-- About this exercise --
Please transcribe exactly the lines from the first line of the records below through the line containing "thumb ip: (408, 264)", including both, and omit all pictures.

Provided data: Begin

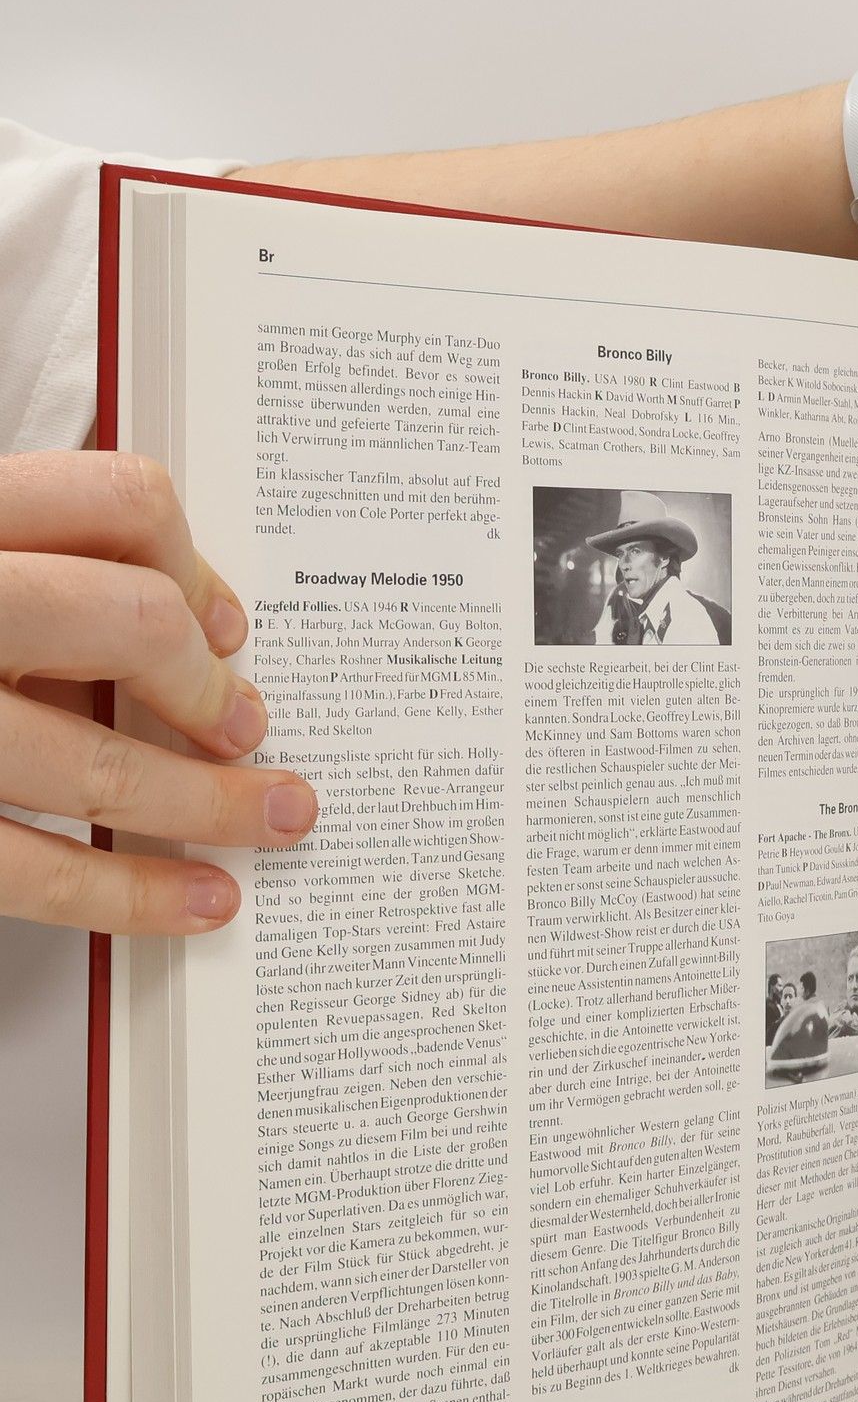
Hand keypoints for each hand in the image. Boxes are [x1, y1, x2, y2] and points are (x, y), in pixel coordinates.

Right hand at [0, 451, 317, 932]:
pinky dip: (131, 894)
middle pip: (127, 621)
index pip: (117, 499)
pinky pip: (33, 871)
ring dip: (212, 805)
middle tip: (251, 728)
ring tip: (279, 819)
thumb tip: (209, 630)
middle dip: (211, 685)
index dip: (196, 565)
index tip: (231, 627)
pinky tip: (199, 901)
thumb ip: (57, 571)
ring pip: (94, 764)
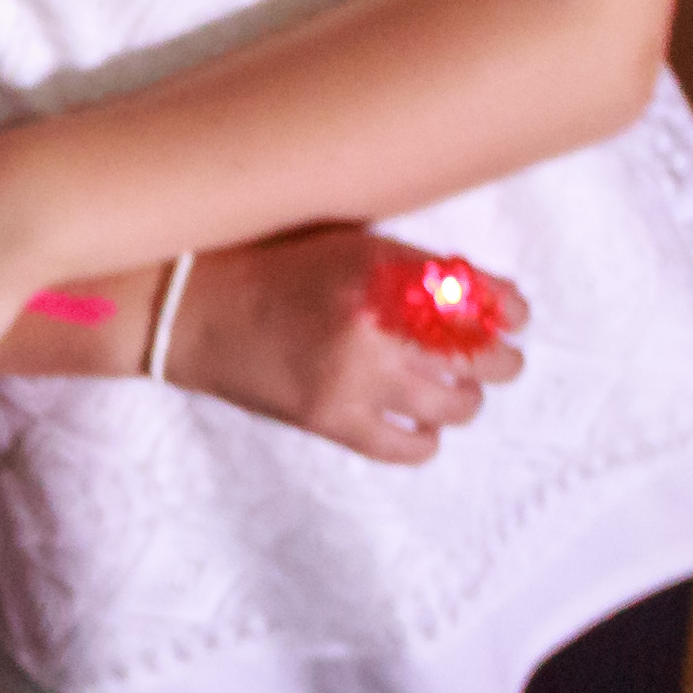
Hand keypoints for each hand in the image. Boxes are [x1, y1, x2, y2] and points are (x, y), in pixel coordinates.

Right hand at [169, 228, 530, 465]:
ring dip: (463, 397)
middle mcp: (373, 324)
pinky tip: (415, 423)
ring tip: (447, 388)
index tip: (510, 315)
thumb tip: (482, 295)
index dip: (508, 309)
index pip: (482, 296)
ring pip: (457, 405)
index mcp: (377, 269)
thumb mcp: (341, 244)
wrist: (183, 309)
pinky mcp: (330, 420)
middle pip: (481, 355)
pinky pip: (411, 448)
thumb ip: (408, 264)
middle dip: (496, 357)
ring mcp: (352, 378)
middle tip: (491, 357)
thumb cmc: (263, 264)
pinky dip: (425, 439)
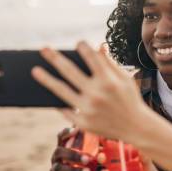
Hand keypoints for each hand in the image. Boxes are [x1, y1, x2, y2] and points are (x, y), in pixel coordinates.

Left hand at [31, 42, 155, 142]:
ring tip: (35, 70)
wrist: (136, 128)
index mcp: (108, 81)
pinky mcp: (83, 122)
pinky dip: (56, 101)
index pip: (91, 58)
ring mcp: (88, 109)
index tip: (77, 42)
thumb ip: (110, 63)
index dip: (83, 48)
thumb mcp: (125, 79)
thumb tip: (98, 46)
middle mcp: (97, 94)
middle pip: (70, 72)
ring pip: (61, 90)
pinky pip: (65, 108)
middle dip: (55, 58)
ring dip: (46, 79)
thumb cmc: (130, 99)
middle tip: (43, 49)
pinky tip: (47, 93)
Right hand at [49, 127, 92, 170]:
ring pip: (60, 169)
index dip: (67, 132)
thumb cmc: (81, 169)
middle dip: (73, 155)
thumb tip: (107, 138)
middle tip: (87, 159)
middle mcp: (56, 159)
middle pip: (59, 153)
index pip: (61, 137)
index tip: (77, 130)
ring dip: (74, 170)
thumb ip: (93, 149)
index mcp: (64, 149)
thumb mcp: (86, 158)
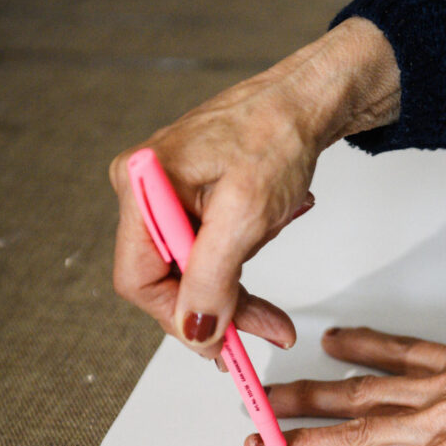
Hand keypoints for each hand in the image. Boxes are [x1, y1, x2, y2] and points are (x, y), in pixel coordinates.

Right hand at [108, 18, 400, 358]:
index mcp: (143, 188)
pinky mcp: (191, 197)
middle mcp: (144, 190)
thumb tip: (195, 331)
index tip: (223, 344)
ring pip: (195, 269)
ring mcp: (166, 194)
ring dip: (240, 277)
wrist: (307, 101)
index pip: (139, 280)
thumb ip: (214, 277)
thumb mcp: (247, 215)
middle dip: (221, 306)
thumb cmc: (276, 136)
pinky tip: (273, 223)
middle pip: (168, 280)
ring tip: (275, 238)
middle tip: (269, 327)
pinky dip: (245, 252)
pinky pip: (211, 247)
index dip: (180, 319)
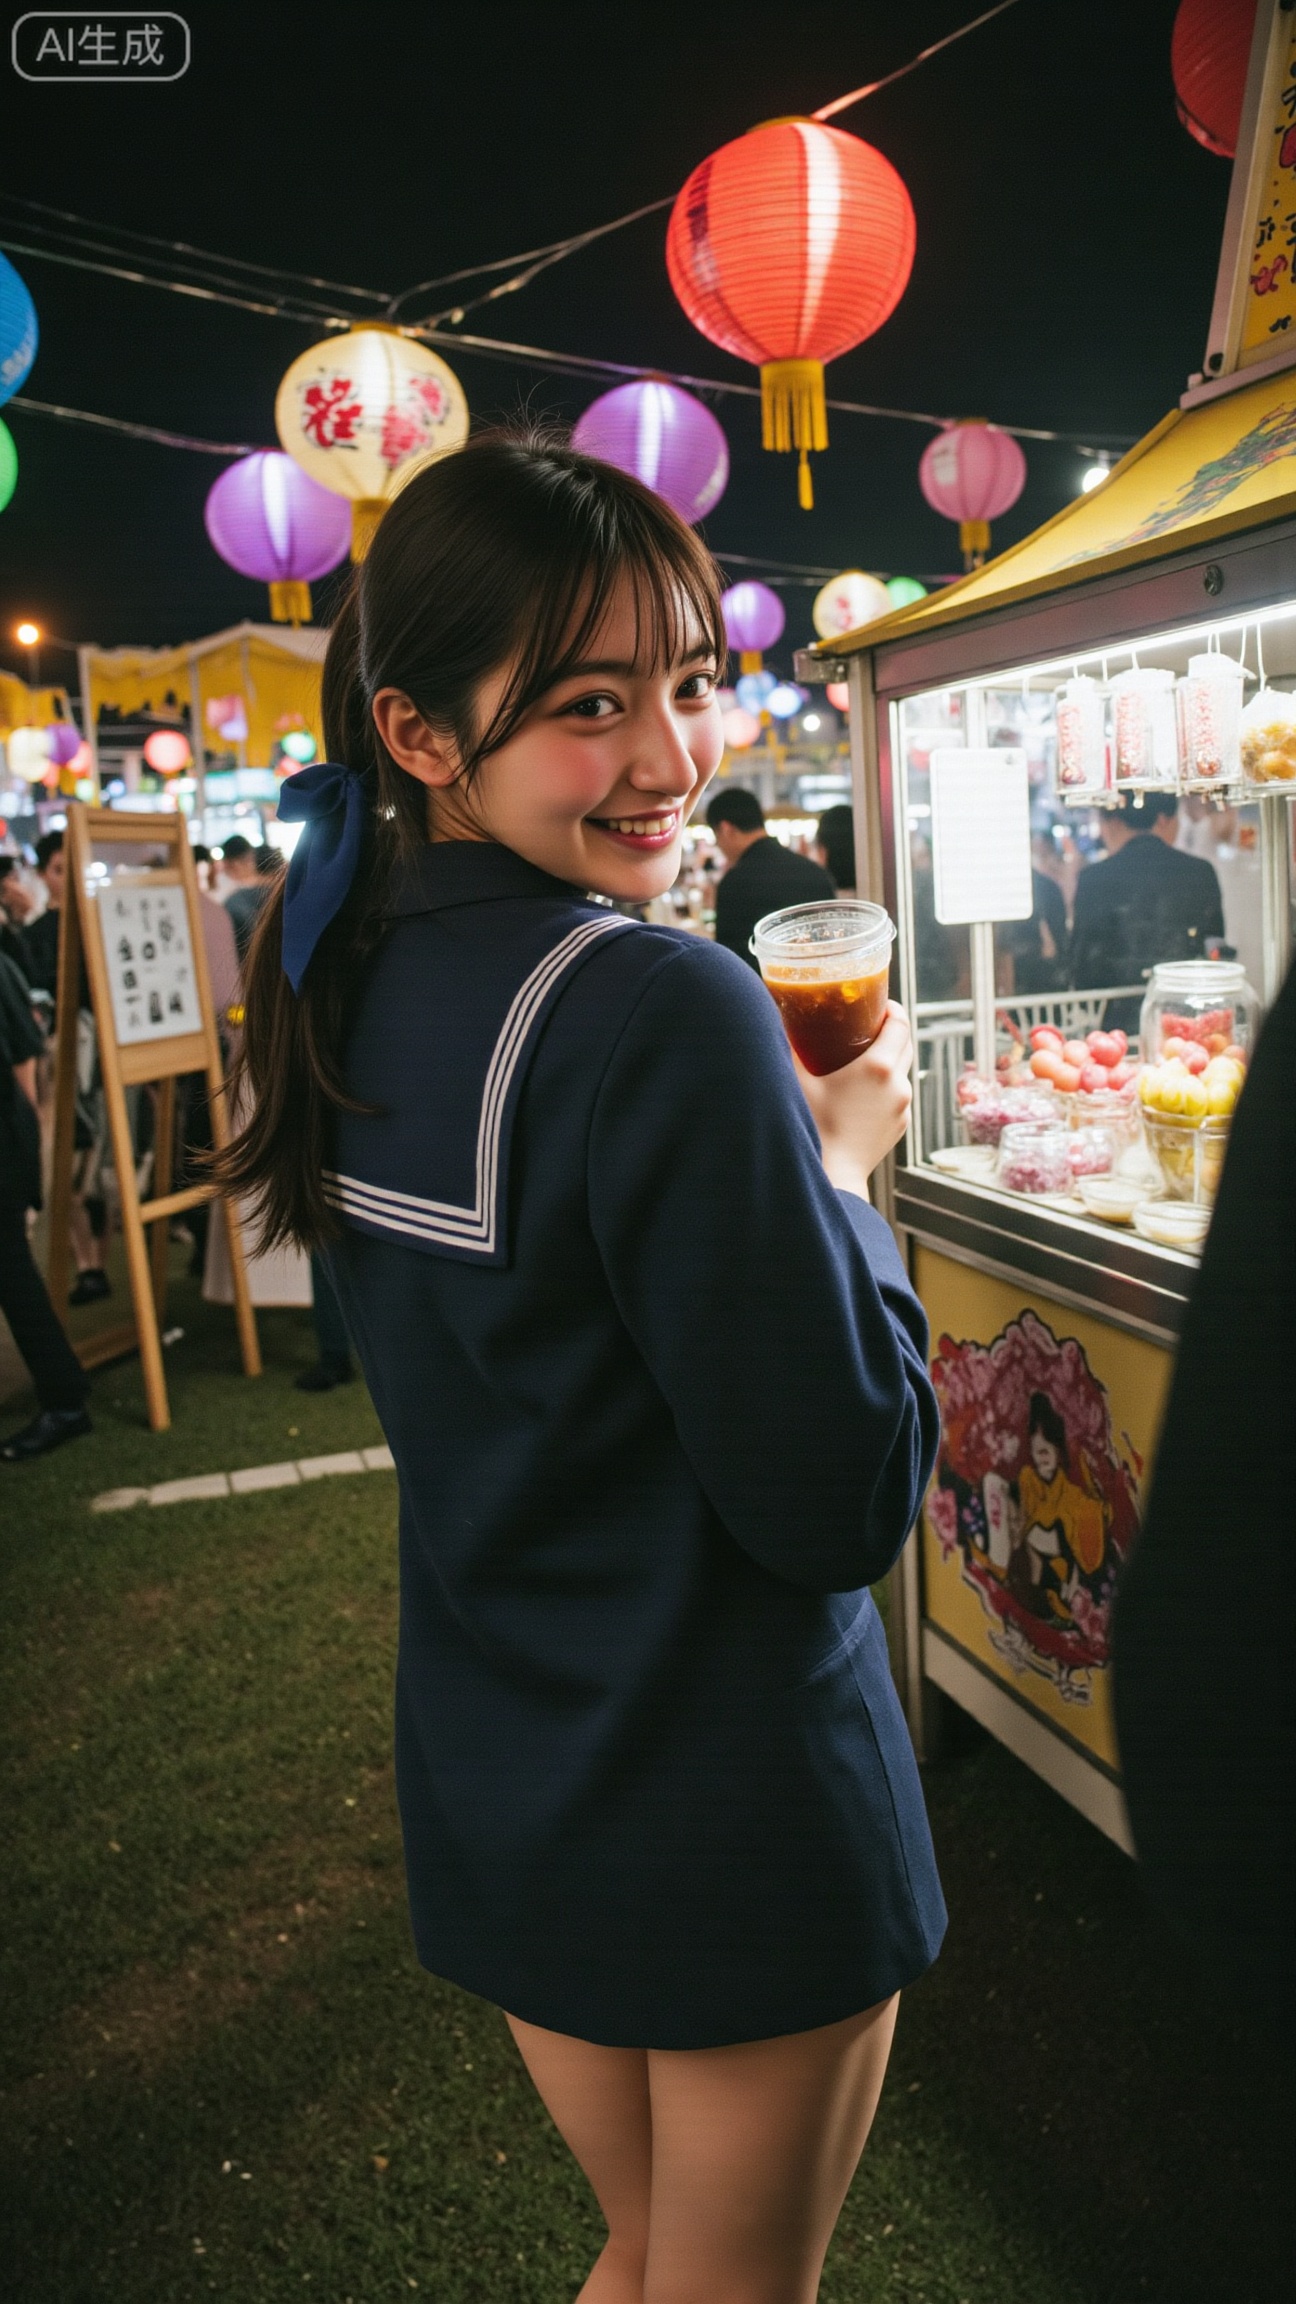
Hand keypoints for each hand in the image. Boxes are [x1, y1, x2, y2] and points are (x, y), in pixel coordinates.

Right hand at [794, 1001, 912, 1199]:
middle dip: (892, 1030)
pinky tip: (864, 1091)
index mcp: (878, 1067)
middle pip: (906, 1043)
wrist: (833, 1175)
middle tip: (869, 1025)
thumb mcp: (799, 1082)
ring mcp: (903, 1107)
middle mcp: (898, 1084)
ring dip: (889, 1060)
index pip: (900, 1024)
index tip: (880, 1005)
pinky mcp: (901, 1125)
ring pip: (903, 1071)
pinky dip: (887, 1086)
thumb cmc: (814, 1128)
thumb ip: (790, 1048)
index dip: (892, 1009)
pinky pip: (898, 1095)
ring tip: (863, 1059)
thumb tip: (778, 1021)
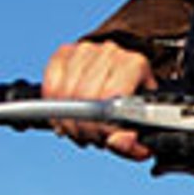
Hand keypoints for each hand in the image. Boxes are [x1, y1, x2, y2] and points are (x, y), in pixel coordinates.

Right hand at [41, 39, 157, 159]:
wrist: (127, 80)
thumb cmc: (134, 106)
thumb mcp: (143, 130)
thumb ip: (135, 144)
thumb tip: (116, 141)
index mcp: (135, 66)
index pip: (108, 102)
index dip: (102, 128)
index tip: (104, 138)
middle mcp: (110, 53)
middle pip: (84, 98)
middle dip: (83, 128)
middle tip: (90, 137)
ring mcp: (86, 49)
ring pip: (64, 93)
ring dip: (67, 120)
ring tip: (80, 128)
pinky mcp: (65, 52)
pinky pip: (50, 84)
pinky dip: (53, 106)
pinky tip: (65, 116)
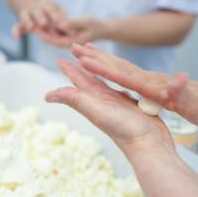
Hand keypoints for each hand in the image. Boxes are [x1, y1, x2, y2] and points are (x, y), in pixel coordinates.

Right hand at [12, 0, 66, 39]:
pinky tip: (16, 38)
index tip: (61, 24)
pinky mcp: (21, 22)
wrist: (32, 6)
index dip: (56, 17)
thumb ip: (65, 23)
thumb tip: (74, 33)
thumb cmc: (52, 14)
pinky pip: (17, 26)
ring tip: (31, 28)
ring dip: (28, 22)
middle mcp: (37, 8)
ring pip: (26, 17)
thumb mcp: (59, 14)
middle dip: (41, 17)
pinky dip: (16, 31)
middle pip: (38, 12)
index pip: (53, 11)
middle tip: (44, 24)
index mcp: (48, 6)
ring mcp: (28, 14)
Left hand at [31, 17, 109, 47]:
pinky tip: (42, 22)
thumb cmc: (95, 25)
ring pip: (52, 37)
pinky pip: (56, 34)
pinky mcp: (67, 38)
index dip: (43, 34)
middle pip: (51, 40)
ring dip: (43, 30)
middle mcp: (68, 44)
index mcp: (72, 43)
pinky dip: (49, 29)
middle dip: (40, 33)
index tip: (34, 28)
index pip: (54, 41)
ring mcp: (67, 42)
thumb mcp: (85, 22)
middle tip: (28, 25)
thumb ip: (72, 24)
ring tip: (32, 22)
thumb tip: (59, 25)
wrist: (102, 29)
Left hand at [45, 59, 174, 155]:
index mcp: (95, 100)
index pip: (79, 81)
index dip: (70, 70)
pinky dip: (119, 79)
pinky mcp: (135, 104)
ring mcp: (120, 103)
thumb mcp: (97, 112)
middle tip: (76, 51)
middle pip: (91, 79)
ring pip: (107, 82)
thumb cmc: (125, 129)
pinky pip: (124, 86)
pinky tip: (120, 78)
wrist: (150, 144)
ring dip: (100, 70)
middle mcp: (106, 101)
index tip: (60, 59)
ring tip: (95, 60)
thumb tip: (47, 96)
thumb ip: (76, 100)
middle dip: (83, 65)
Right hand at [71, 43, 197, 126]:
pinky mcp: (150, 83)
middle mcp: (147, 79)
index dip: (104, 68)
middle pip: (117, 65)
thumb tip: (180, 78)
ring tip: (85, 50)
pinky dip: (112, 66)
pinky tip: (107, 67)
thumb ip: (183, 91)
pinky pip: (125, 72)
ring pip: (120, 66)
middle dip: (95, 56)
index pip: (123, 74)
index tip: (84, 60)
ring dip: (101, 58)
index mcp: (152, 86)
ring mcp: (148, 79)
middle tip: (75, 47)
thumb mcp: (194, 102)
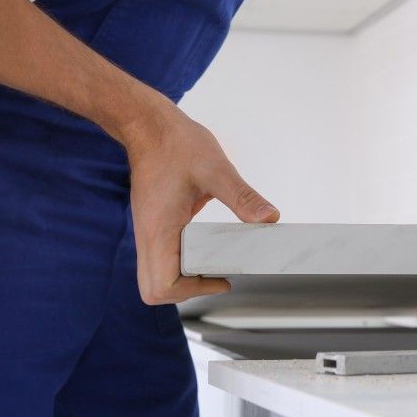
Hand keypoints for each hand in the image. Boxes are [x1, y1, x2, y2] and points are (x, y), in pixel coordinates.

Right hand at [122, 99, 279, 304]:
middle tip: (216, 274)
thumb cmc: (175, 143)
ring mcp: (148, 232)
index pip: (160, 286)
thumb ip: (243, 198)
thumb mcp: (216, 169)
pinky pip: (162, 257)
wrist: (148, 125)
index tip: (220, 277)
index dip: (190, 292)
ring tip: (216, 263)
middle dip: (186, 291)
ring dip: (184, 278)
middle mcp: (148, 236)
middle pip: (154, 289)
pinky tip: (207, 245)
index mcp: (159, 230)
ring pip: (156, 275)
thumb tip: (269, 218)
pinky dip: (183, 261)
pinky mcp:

Provided data: End

-- Output for this task --
Hand keypoints for each hand in the image. Boxes are [x1, y1, x2, y2] and points are (x, y), in pixel coordinates.

Right hand at [0, 451, 317, 932]:
pinky dip: (131, 894)
middle pip: (127, 621)
index pip: (117, 499)
pinky pip: (33, 871)
ring dip: (212, 805)
middle tip: (251, 728)
ring tip: (279, 819)
thumb tip: (209, 630)
middle dip: (211, 685)
index dip: (196, 565)
index tip: (231, 627)
pinky tip: (199, 901)
thumb ip: (57, 571)
ring pip: (94, 764)
Hand keypoints for each hand in the image. Boxes are [x1, y1, x2, y2] and points are (x, y), in pixel coordinates.

Right hand at [169, 228, 530, 465]:
ring dip: (463, 397)
middle mcp: (373, 324)
pinky tip: (415, 423)
ring tip: (447, 388)
index tip: (510, 315)
thumb tip: (482, 295)
index dip: (508, 309)
index pip: (482, 296)
ring pip: (457, 405)
index mcp: (377, 269)
thumb mcp: (341, 244)
wrist: (183, 309)
pinky mcp: (330, 420)
middle pip: (481, 355)
pinky pip: (411, 448)
thumb ip: (408, 264)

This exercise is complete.